■ Document text:
========

Fragrance by Jennifer Lopez
- Notes: Sake, mandarin, earl grey, pink freesia, honeysuckle, orange flower, sandalwood, amber, orris
- Released: September 14, 2003; 21 years ago
- Label: Coty, Inc.
- Tagline: Sheer-Captivating-Real
- Predecessor: Glow by JLo
- Successor: Miami Glow by JLo

= Still Jennifer Lopez =

Fragrance

Still Jennifer Lopez is a women's fragrance endorsed by American entertainer Jennifer Lopez, released by Coty, Inc. in September 2003. The fragrance contains notes of sake, mandarin, earl grey, pink freesia, honeysuckle, orange flower, sandalwood, amber and orris. Still Jennifer Lopez followed in the footsteps of Glow by JLo, an international success that shaped the fragrance industry and began a trend in the celebrity endorsement of fragrance. The release of Still Jennifer Lopez was not anticipated due to the negative publicity generated from Lopez's film Gigli (2003) and a fall-out with her manager Benny Medina. Several fragrance industry experts noted that it could ruin the success of Glow by JLo. It was also noted that her public image at the time would have irreparable effects on the fragrance's performance.

========

■ Exercise objective: Write out the passage of the fragrance text that opens with the words containing "Still Jennifer Lopez is" and closes with "the fragrance's performance.", word for word. The records that come next have nothing to do with the fragrance text.

■ Dataset:

========

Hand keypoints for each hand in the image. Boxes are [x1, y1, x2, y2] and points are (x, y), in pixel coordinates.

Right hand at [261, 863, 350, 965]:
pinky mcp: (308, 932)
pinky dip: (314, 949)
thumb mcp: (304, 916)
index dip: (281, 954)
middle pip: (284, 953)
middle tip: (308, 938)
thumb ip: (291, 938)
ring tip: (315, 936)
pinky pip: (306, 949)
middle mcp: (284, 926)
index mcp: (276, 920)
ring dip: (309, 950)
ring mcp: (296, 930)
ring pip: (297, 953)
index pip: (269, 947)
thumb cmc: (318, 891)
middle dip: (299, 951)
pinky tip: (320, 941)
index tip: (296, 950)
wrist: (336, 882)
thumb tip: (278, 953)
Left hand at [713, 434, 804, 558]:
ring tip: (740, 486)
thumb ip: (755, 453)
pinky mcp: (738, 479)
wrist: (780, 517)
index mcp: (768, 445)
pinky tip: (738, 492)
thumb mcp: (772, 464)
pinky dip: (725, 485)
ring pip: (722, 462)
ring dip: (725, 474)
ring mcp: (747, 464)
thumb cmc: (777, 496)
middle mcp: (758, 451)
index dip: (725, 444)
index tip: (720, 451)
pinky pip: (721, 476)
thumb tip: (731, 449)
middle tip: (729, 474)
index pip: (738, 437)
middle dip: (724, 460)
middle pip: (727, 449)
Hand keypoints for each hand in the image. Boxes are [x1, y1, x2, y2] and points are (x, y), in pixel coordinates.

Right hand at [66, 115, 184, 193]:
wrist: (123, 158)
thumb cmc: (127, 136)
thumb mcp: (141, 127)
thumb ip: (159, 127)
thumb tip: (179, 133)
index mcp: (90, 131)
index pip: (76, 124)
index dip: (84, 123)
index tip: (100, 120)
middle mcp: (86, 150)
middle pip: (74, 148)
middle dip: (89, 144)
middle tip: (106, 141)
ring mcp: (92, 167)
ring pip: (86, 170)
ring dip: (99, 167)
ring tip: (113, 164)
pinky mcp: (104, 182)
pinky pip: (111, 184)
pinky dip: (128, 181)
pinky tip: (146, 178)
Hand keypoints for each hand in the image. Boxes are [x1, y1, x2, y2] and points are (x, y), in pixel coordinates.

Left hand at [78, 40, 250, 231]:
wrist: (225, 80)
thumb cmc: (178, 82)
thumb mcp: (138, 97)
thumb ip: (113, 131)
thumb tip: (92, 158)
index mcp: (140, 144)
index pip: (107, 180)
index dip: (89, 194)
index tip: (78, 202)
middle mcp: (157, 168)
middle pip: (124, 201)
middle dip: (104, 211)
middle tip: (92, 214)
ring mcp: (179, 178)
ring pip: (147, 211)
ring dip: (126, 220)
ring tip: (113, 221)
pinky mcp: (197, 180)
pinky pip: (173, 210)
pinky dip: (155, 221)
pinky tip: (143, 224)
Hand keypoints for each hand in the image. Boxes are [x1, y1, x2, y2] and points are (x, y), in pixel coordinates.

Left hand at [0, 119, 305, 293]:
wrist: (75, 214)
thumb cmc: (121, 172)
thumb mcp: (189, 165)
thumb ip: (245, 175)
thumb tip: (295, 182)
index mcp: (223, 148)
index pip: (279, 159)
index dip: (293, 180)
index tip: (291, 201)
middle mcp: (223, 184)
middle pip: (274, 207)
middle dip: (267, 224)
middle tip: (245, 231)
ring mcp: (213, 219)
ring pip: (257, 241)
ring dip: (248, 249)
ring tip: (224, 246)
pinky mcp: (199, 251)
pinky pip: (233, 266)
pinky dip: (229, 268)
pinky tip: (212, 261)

========

■ Reply to the exercise:
Still Jennifer Lopez is a women's fragrance endorsed by American entertainer Jennifer Lopez, released by Coty, Inc. in September 2003. The fragrance contains notes of sake, mandarin, earl grey, pink freesia, honeysuckle, orange flower, sandalwood, amber and orris. Still Jennifer Lopez followed in the footsteps of Glow by JLo, an international success that shaped the fragrance industry and began a trend in the celebrity endorsement of fragrance. The release of Still Jennifer Lopez was not anticipated due to the negative publicity generated from Lopez's film Gigli (2003) and a fall-out with her manager Benny Medina. Several fragrance industry experts noted that it could ruin the success of Glow by JLo. It was also noted that her public image at the time would have irreparable effects on the fragrance's performance.